■ **Assignment**
Give the data again in full, without pictures.

*** Records shown Section Begins ***

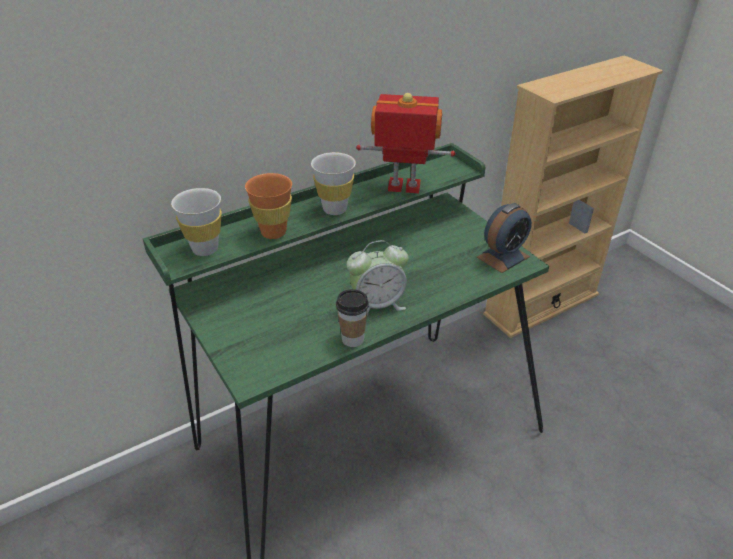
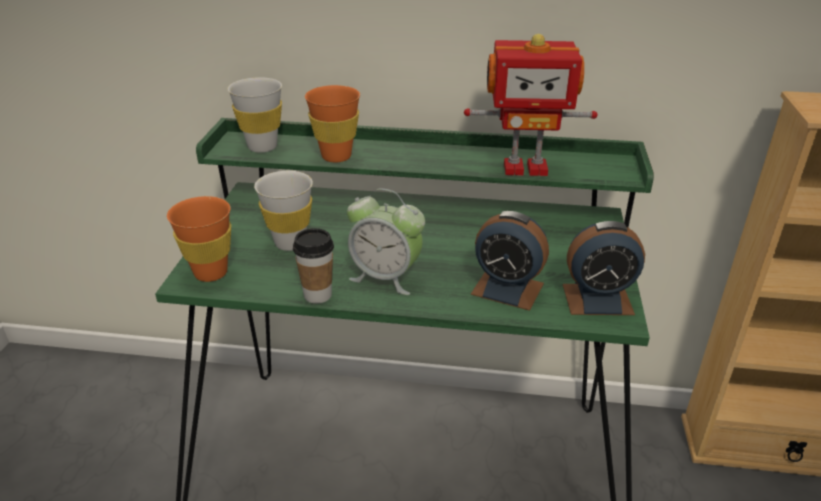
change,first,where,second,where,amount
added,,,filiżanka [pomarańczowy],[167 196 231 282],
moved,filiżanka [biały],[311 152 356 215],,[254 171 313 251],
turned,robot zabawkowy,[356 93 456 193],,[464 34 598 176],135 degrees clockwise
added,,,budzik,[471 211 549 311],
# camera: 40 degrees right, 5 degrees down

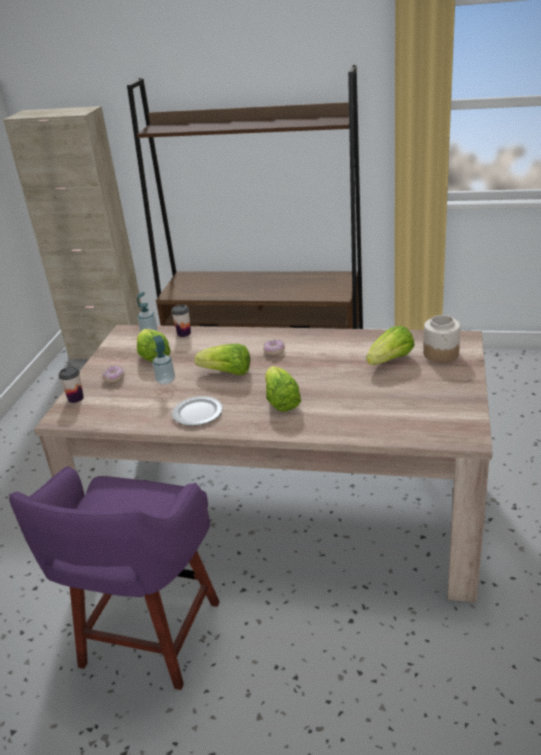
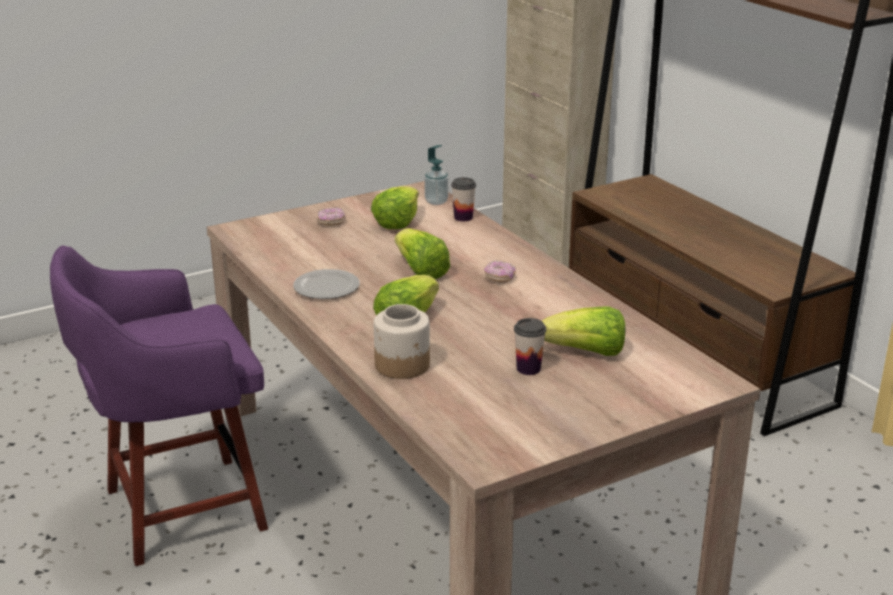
change,first,where,second,where,amount
moved,słoik,[423 315 461 362],,[374 304 430 379],
moved,filiżanka,[58 367 84 403],,[514 318 546 375],
removed,dozownik mydła,[152 335 175 385],,,
# camera: 45 degrees right, 5 degrees down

*** Records shown Section Ends ***

■ **Written response**
change,first,where,second,where,amount
added,,,filiżanka [pomarańczowy],[167 196 231 282],
moved,filiżanka [biały],[311 152 356 215],,[254 171 313 251],
turned,robot zabawkowy,[356 93 456 193],,[464 34 598 176],135 degrees clockwise
added,,,budzik,[471 211 549 311],
# camera: 40 degrees right, 5 degrees down

change,first,where,second,where,amount
moved,słoik,[423 315 461 362],,[374 304 430 379],
moved,filiżanka,[58 367 84 403],,[514 318 546 375],
removed,dozownik mydła,[152 335 175 385],,,
# camera: 45 degrees right, 5 degrees down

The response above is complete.